Before a service restart and also before a virtual machine reboot, the API Watchdog generates support bundles for further investigation. These support bundles are stored in /storage/core/*.tgz on VCSA and in C:ProgramDataVMwarevCenterServerdatacore*.tgz on vCenter Server for Windows form factor.

The API Watchdog is also referred to as “IIAD” (Interservice Interrogation and Activation Daemon.) The configuration settings for the API Watchdog are stored in a JSON file named “iiad.json” and can be found in the /etc/vmware/ on the VCSA or C:ProgramDataVMwarevCenterServercfgiiad.json on the Windows form factor.

Let’s take a look at the contents of the iiad.json configuration file:

So what exactly do these parameters mean? Let’s take a look at each of these below:

  • requestTimeout– is the default timeout for requests in seconds.
  • hysteresisCount– allows failures to gradually age off. Every hysteresisCount runs of the API Watchdog, the failure count will be reduced by one.
  • rebootShellCmd– is a user supplied command to run before rebooting the VM.
  • restartShellCmd– is a user supplied command to run before restarting a service. It will be passed an argument of the service name.
  • maxTotalFailures– is the number of total failures across all monitored services required before a virtual machine reboot will occur.
  • needShellOnWin– determines whether to run service-control with shell=True on Windows.
  • watchdogDisabled– controls whether the API Watchdog is disabled.
  • watchdogDisabled– controls whether the Watchdog for VPXD is disabled.
  • createSupportBundle– controls whether to create a support bundle when a service restart or VM reboot is needed.
  • automaticServiceRestart – indicates whether to restart services upon failure detection, or merely to log the failure.
  • automaticSystemReboot– indicates whether to reboot the virtual machine when sufficient failures are detected, or merely to log the recommendation.
  • maxSingleRestarts – is the upper limit on the number of times the API Watchdog will attempt to restart a failing service.
  • maxSingleFailures– is the number of failures required to trigger a service restart.

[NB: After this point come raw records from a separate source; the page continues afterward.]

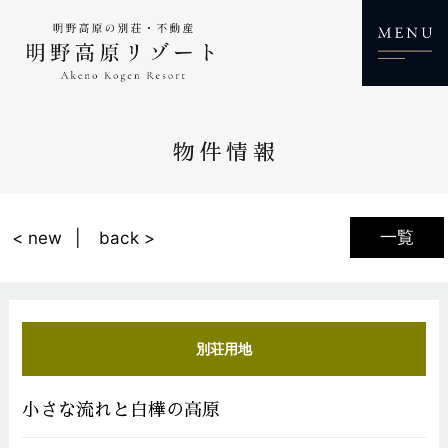
物件情報
一覧
< new
back >
別荘用地
小さな流れと白樺の高原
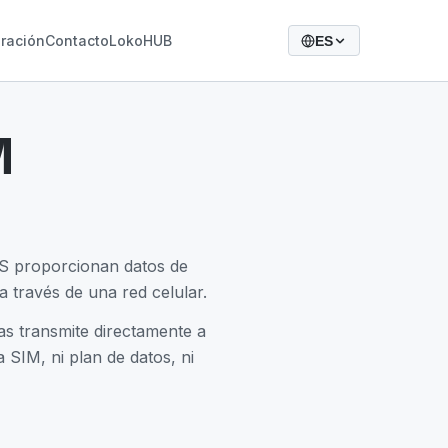
ración
Contacto
LokoHUB
ES
M
GPS proporcionan datos de
a través de una red celular.
as transmite directamente a
 SIM, ni plan de datos, ni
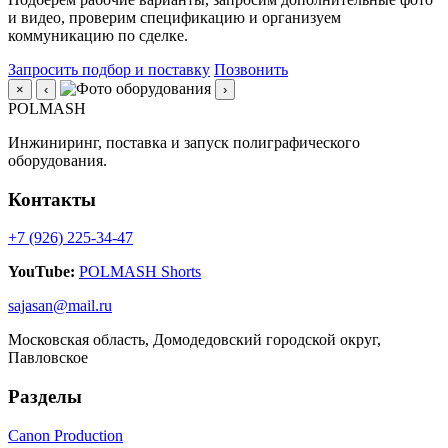
и видео, проверим спецификацию и организуем
коммуникацию по сделке.
Запросить подбор и поставку
Позвонить
×
‹
›
POLMASH
Инжиниринг, поставка и запуск полиграфического
оборудования.
Контакты
+7 (926) 225-34-47
YouTube:
POLMASH Shorts
sajasan@mail.ru
Московская область, Домодедовский городской округ,
Павловское
Разделы
Canon Production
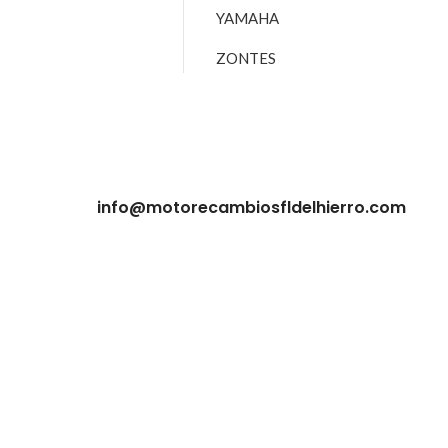
YAMAHA
ZONTES
info@motorecambiosfldelhierro.com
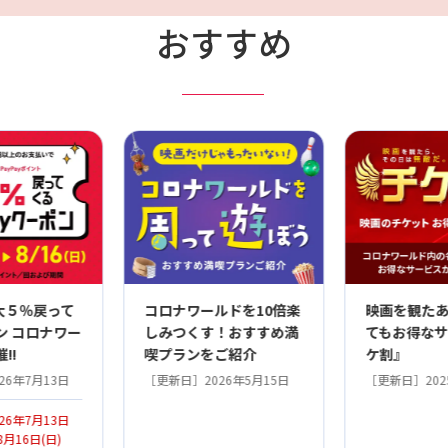
おすすめ
最大５％戻って
コロナワールドを10倍楽
映画を観た
ン コロナワー
しみつくす！おすすめ満
てもお得な
!!
喫プランをご紹介
ケ割』
26年7月13日
［更新日］2026年5月15日
［更新日］202
26年7月13日
8月16日(日)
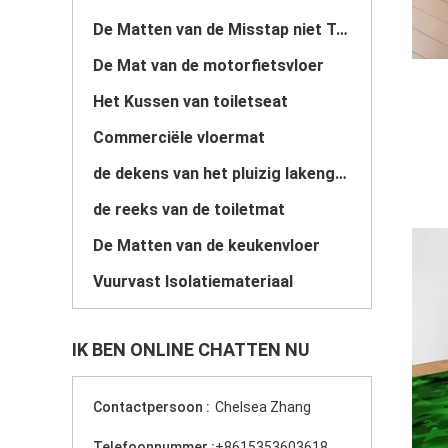
De Matten van de Misstap niet Trede
De Mat van de motorfietsvloer
Het Kussen van toiletseat
Commerciële vloermat
de dekens van het pluizig lakengebied
de reeks van de toiletmat
De Matten van de keukenvloer
Vuurvast Isolatiemateriaal
IK BEN ONLINE CHATTEN NU
Contactpersoon :
Chelsea Zhang
Telefoonnummer :
+8615353603618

*** Note: The details provided above are for education purposes only. Do not make changes to any of the above parameters unless instructed to do so by VMware Global Support Services.  ***

In addition to the support bundles before a service restart or a virtual machine reboot, it also logs its activities to /var/log/vmware/iiad/* on the VCSA and to %VMWARE_LOG_DIR%/iiad/* on the Windows form factor.

And there you have it, a little bit of a deep dive on the “out of the box” watchdog functionality for vCenter Server 6.0. By managing and periodically verifying the status of vCenter Server processes with the PID Watchdog and the vCenter Server API with the API Watchdog, we provide better availability for the services and a faster RTO.